| Check your understanding |
A: Answer these questions from the Seedance 2.0 text below, marking each answer (i), (ii), (iii) to match:
(i) On what date did ByteDance's Seed team release the technical paper?
(ii) What is the model ID of Seedance 2.0?
(iii) Up to how many video clips can the open platform accept as references?
B: Retype the passage of the Seedance 2.0 text that begins at the words "Compared to its" and stops after "or 720p resolution.".

| Exercise text |
ByteDance Unveils Seedance 2.0: Advanced Video Generation Model

On April 15, ByteDance’s Seed team released a technical paper titled “Seedance 2.0: Advancing Video Generation for World Complexity”, showcasing the core capabilities and evaluation results of this multimodal video generation model.

Seedance 2.0 was launched in early February and is currently integrated with Doubao, Jimeng AI, and Volcano Engine, with the model ID doubao-seedance-2-0-260128. Additionally, ByteDance offers an accelerated version, Seedance 2.0 Fast, aimed at low-latency scenarios.

Compared to its predecessors, Seedance 1.0 and 1.5 Pro, the most significant change in Seedance 2.0 is the shift from “generating short video clips” to “supporting controllable video synthesis with various control signals.” It employs a unified, large-scale multimodal audio-video joint generation architecture, natively supporting four input modalities: text, images, audio, and video. On the open platform, it can accept up to 3 video clips, 9 images, and 3 audio segments as references, directly outputting audio-visual content of 4–15 seconds at 480p or 720p resolution.

| Listed records |
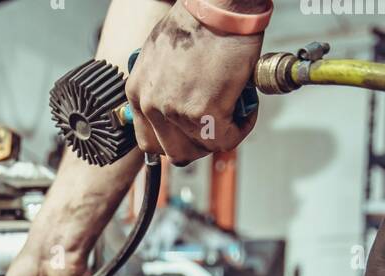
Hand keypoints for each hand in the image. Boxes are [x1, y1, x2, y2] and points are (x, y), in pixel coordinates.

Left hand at [127, 3, 262, 164]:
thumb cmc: (197, 21)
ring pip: (201, 148)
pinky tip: (245, 110)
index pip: (149, 140)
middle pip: (173, 151)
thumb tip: (174, 105)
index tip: (190, 135)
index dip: (174, 140)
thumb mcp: (160, 56)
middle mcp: (151, 105)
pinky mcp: (205, 114)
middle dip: (198, 144)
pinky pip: (226, 139)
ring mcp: (176, 112)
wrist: (219, 6)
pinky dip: (241, 129)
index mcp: (138, 92)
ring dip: (220, 137)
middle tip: (215, 129)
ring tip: (232, 115)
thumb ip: (161, 86)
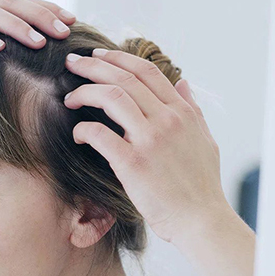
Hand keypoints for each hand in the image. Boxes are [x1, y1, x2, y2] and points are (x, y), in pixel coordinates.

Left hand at [63, 50, 227, 244]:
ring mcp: (150, 140)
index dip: (117, 58)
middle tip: (71, 63)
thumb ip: (193, 109)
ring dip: (84, 92)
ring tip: (69, 97)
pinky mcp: (132, 163)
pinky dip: (83, 129)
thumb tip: (183, 83)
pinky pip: (99, 134)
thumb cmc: (201, 184)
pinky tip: (78, 134)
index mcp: (182, 112)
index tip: (97, 56)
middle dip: (92, 66)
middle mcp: (167, 120)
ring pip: (111, 97)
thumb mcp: (204, 139)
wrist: (200, 219)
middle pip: (124, 78)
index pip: (146, 71)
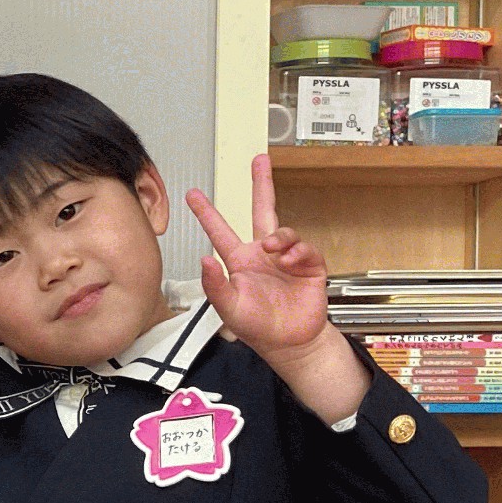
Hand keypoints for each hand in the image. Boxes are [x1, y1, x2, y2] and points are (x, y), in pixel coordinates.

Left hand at [186, 154, 331, 357]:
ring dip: (281, 237)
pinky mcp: (309, 266)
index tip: (192, 194)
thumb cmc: (256, 327)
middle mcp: (263, 254)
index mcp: (239, 261)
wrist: (289, 343)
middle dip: (261, 184)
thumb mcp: (228, 308)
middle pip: (262, 210)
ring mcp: (287, 258)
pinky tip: (290, 262)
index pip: (220, 231)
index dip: (207, 213)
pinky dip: (298, 252)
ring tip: (275, 250)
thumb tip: (205, 259)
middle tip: (259, 159)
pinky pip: (305, 249)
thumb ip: (215, 285)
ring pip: (285, 231)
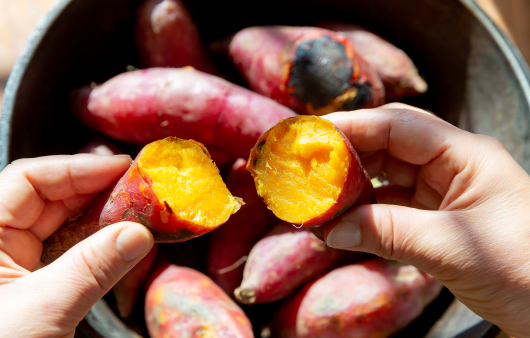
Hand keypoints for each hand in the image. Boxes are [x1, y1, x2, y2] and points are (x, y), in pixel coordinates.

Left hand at [0, 154, 153, 337]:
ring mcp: (14, 265)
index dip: (75, 168)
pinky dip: (96, 245)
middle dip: (95, 190)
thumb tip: (139, 233)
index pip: (27, 180)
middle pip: (49, 197)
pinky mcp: (33, 285)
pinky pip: (68, 252)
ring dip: (100, 217)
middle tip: (139, 189)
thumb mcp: (43, 310)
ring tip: (138, 212)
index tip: (121, 168)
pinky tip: (121, 241)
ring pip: (61, 224)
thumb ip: (92, 268)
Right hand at [323, 104, 529, 336]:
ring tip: (317, 197)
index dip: (352, 126)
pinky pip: (392, 207)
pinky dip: (365, 214)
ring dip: (352, 188)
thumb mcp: (450, 248)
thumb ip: (387, 233)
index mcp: (465, 154)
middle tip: (306, 166)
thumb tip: (330, 229)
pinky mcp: (438, 219)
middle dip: (346, 155)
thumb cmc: (525, 269)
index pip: (398, 125)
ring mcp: (445, 192)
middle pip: (388, 145)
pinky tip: (341, 222)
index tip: (312, 136)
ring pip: (387, 177)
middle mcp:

| Responses per task |
A:
(i) April 15
(ii) doubao-seedance-2-0-260128
(iii) Up to 3

B:
Compared to its predecessors, Seedance 1.0 and 1.5 Pro, the most significant change in Seedance 2.0 is the shift from “generating short video clips” to “supporting controllable video synthesis with various control signals.” It employs a unified, large-scale multimodal audio-video joint generation architecture, natively supporting four input modalities: text, images, audio, and video. On the open platform, it can accept up to 3 video clips, 9 images, and 3 audio segments as references, directly outputting audio-visual content of 4–15 seconds at 480p or 720p resolution.